To optimize branches, we implement several simple rules, and try to apply them to the “latest branches” when possible:
-
A branch with a label target, when that label is bound to the ending offset of the branch (the fallthrough location), can be removed altogether, because the branch would have no effect).
-
An unconditional branch that starts at a label location, and branches to another label, results in a “label alias”: all references to the label bound to this branch instruction are instead resolved to the target of the branch instruction. This effectively removes empty blocks that just unconditionally branch to the next block. We call this “branch threading”.
-
A conditional followed by an unconditional, when the conditional branches to the unconditional’s fallthrough, results in (i) the truncation of the unconditional, (ii) the inversion of the condition’s condition, and (iii) replacement of the conditional’s target (using the original target of the unconditional). This is a fancy way of saying “we can flip a two-target conditional branch’s taken/not-taken targets if it works better with our fallthrough”. To make this work, the emitter actually gives the buffer both forms of every conditional branch: the true form is emitted into the buffer, and the “inverted” machine-code bytes are provided as part of the branch-fixup metadata.
-
An unconditional B preceded by another unconditional P, when B’s label(s) have been redirected to target(B), can be removed entirely. This is an extension of the branch-threading optimization, and is valid because if we know there will be no fallthrough into this branch instruction (the prior instruction is an unconditional jump), and if we know we have successfully redirected all labels, then this branch instruction is unreachable. Note that this works because the redirection happens before the label is ever resolved (fixups happen at island emission time, at which point latest-branches are cleared, or at the end of emission), so we are sure to catch and redirect all possible paths to this instruction.
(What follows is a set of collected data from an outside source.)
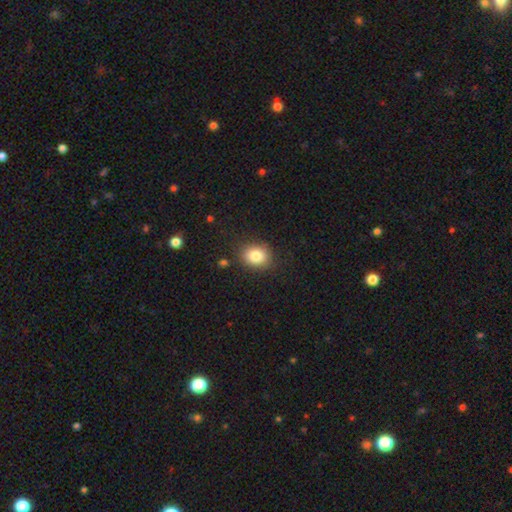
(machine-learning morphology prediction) The model was most divided on "how rounded": round: 51%, in between: 49%, cigar-shaped: 1%. More confident: merging — none (84%); smooth or featured — smooth (83%).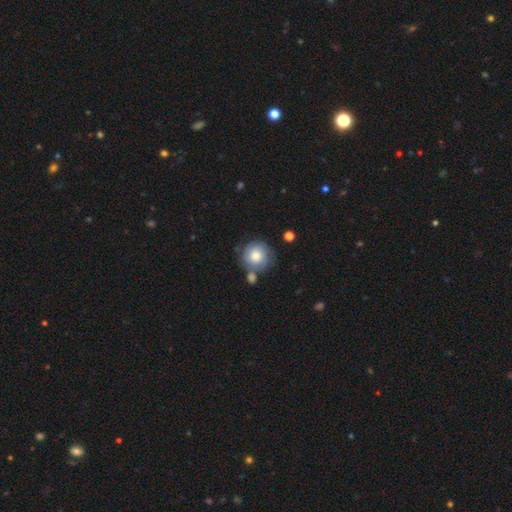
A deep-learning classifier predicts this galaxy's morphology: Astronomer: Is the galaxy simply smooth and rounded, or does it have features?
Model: smooth — 69%.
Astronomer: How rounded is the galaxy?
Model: round — 93%.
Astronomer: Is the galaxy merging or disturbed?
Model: none — 65%.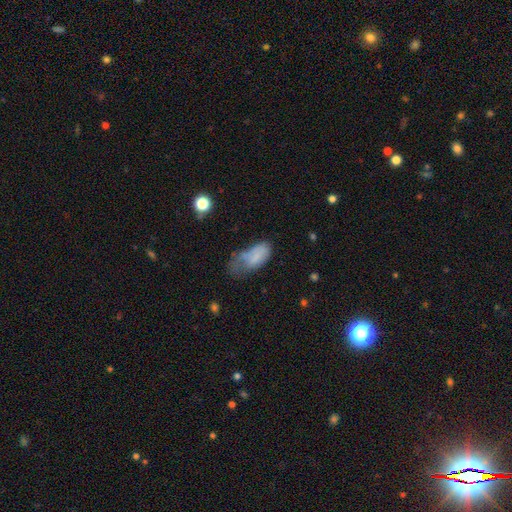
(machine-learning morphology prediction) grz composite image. It shows a smooth galaxy with no disk features (69%) that is in between round and cigar-shaped (92%). Merging: major disturbance (44%).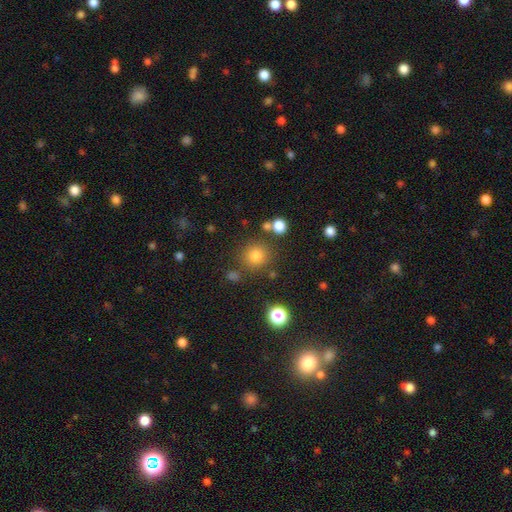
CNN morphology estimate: Smooth or featured?
  - smooth: 79% *
  - star or artifact: 15%
  - featured or disk: 6%
How rounded?
  - round: 92% *
  - in between: 7%
  - cigar-shaped: 1%
Merging?
  - none: 82% *
  - minor disturbance: 9%
  - merger: 6%
  - major disturbance: 3%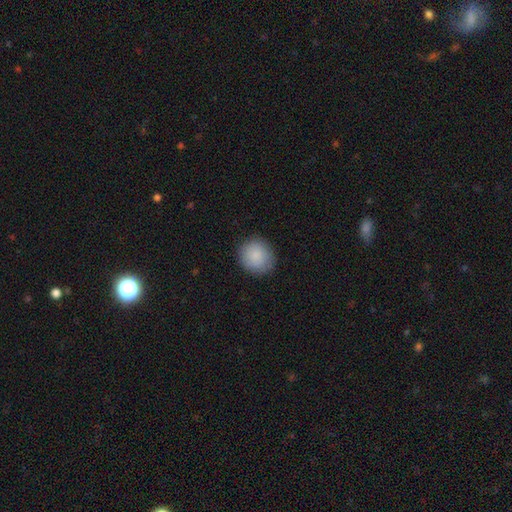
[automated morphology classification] type=smooth (87%); roundness=round (83%); merging=none (87%).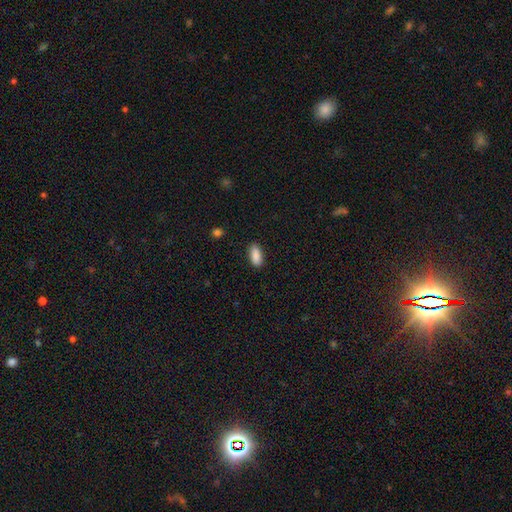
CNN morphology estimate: A smooth galaxy with no disk features (89%) that is in between round and cigar-shaped (87%). Merging: none (87%).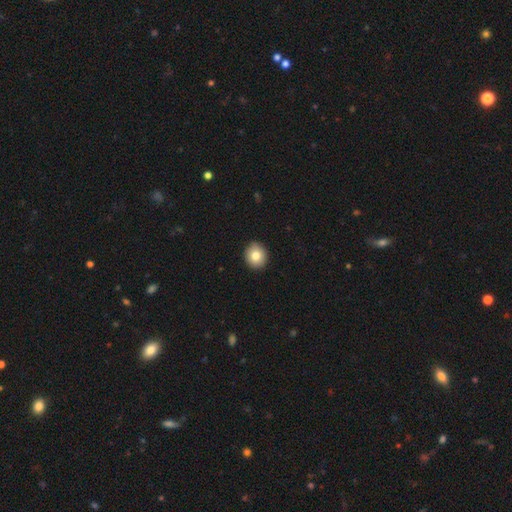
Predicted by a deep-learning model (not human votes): Q: Smooth or featured?
A: smooth (81%); runner-up: featured or disk (10%)
Q: How rounded?
A: round (84%); runner-up: in between (15%)
Q: Merging?
A: none (92%); runner-up: minor disturbance (6%)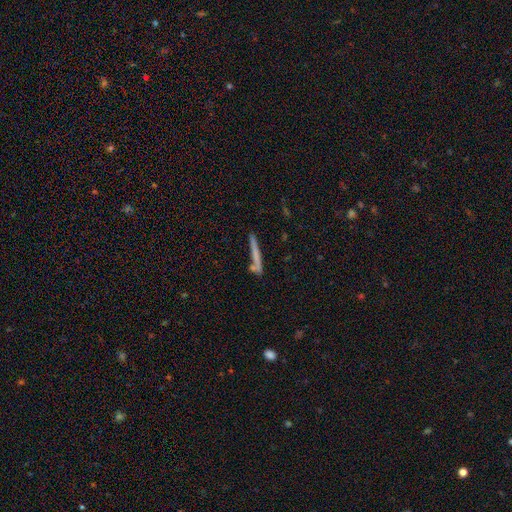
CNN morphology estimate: Overall: smooth (59%; featured or disk 33%). How rounded: cigar-shaped (95%). Merging: none (74%).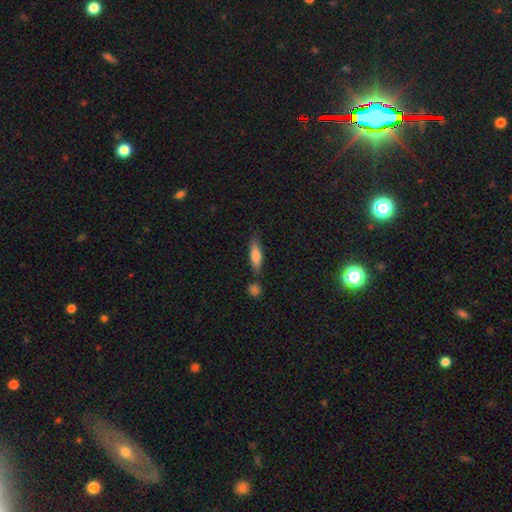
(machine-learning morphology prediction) Smooth or featured: smooth — 71% (featured or disk — 22%)
How rounded: cigar-shaped — 56% (in between — 42%)
Merging: none — 73% (minor disturbance — 15%)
Branch-optimization Correctness
The branch-optimization mechanism depends on a few data structures with invariants, which are always held outside the scope of top-level public methods:
-
The latest-branches list. Each entry describes a span of the buffer (start/end offsets), the label target, the corresponding fixup-list entry index, and the bytes (must be the same length) for the inverted form, if conditional. The list of labels that are bound to the start-offset of this branch is complete (if any label has a resolved offset equal to
startand is not an alias, it must appear in this list) and precise (no label in this list can be bound to another offset). No label in this list should be an alias. No two branch ranges can overlap, and branches are in ascending-offset order. -
The labels-at-tail list. This contains all MachLabels that have been bound to (whose resolved offsets are equal to) the tail offset of the buffer. No label in this list should be an alias.
-
The label_offsets array, containing the bound offset of a label or UNKNOWN. No label can be bound at an offset greater than the current buffer tail.
-
The label_aliases array, containing another label to which a label is bound or UNKNOWN. A label’s resolved offset is the resolved offset of the label it is aliased to, if this is set.
We argue below, at each method, how the invariants in these data structures are maintained (grep for “Post-invariant”).
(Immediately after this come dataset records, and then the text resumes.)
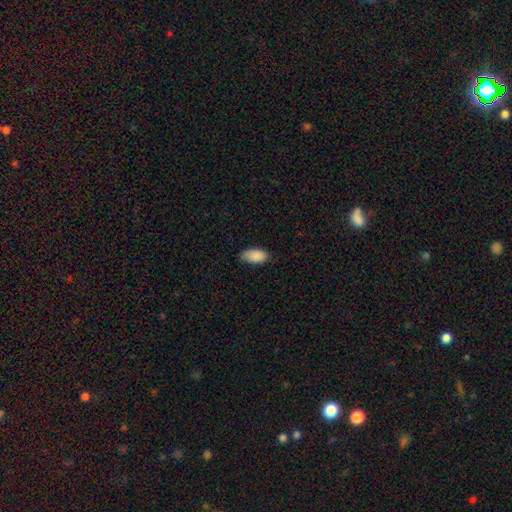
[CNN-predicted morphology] This is clearly a smooth galaxy (89%). How rounded: clearly in between (93%). Merging: likely none (73%).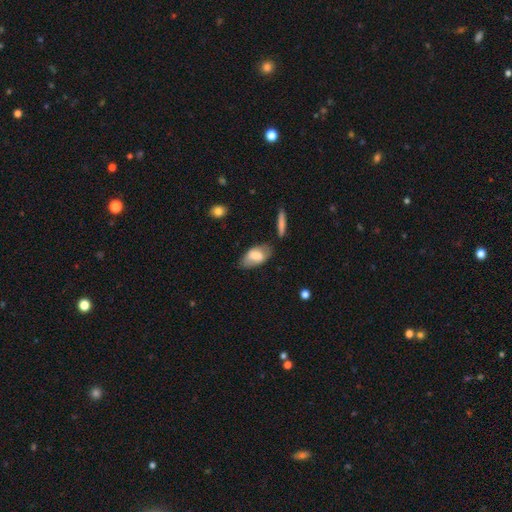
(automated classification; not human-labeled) smooth-or-featured: smooth: 69% | featured or disk: 24% | star or artifact: 7%
  how-rounded: in between: 92% | cigar-shaped: 4% | round: 4%
  merging: none: 68% | minor disturbance: 22% | major disturbance: 6% | merger: 5%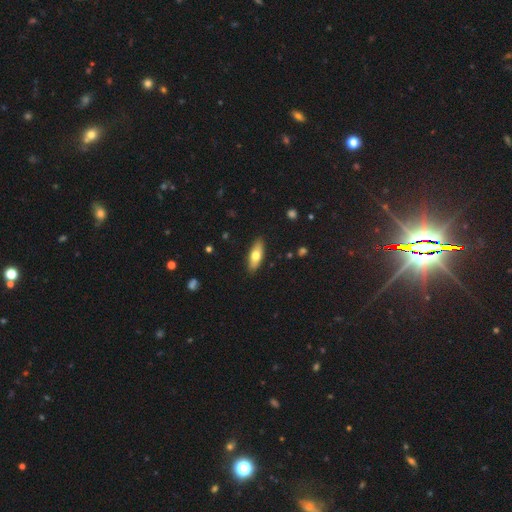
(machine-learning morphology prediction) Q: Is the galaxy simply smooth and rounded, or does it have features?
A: smooth — 65%.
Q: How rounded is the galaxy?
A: in between — 69%.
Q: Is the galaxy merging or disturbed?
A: none — 88%.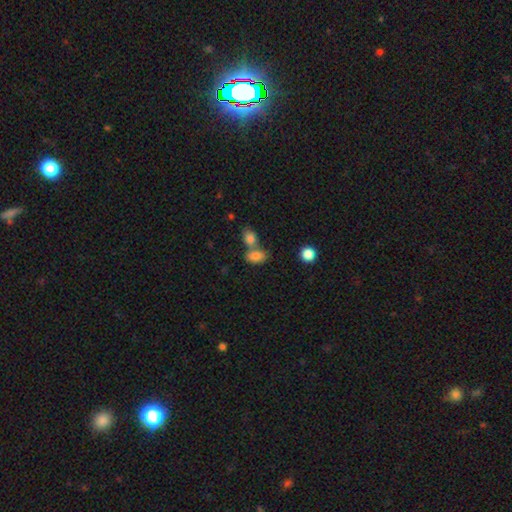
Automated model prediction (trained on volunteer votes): Q: Smooth or featured?
A: smooth (82%); runner-up: star or artifact (10%)
Q: How rounded?
A: in between (88%); runner-up: round (10%)
Q: Merging?
A: merger (44%); runner-up: none (41%)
Given these invariants, we argue why each optimization preserves execution semantics below (grep for “Preserves execution semantics”).
Structs
A buffer of output to be produced, fixed up, and then emitted to a CodeSink in bulk.
A MachBuffer once emission is completed: holds generated code and records,
without fixups. This allows the type to be independent of the backend.
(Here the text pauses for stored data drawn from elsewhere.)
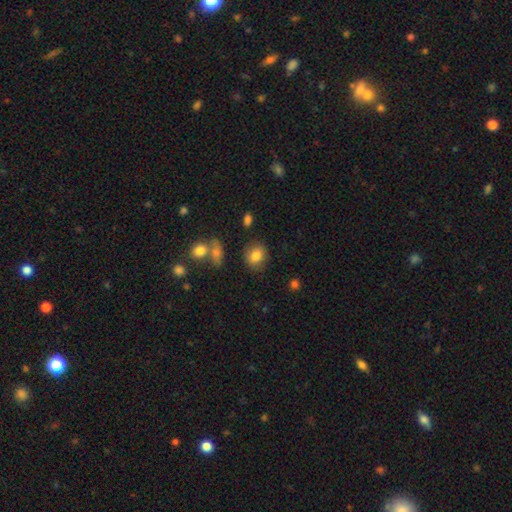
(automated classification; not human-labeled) smooth-or-featured: smooth: 82% | star or artifact: 9% | featured or disk: 9%
  how-rounded: round: 70% | in between: 29% | cigar-shaped: 1%
  merging: none: 83% | minor disturbance: 10% | merger: 4% | major disturbance: 3%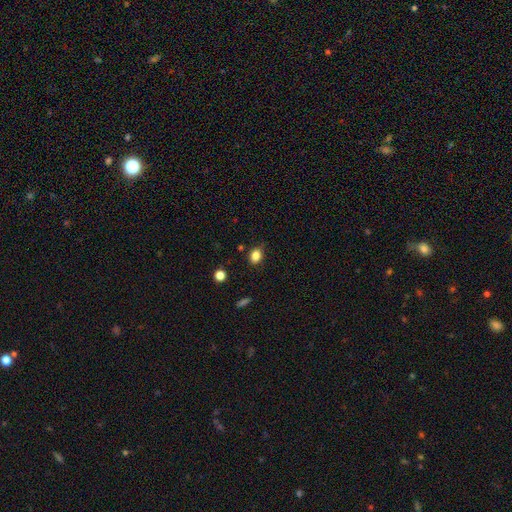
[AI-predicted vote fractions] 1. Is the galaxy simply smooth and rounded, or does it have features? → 84% smooth, 11% star or artifact, 5% featured or disk.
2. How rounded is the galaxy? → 61% in between, 38% round, 1% cigar-shaped.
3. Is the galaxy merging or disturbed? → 81% none, 14% minor disturbance, 3% major disturbance, 2% merger.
A label refers to some offset in a MachBuffer. It may not be resolved at
the point at which it is used by emitted code; the buffer records “fixups”
for references to the label, and will come back and patch the code
appropriately when the label’s location is eventually known.
A source-location mapping resulting from a compilation.
Record of stack map metadata: stack offsets containing references.
Enums
A stack map extent, when creating a stack map.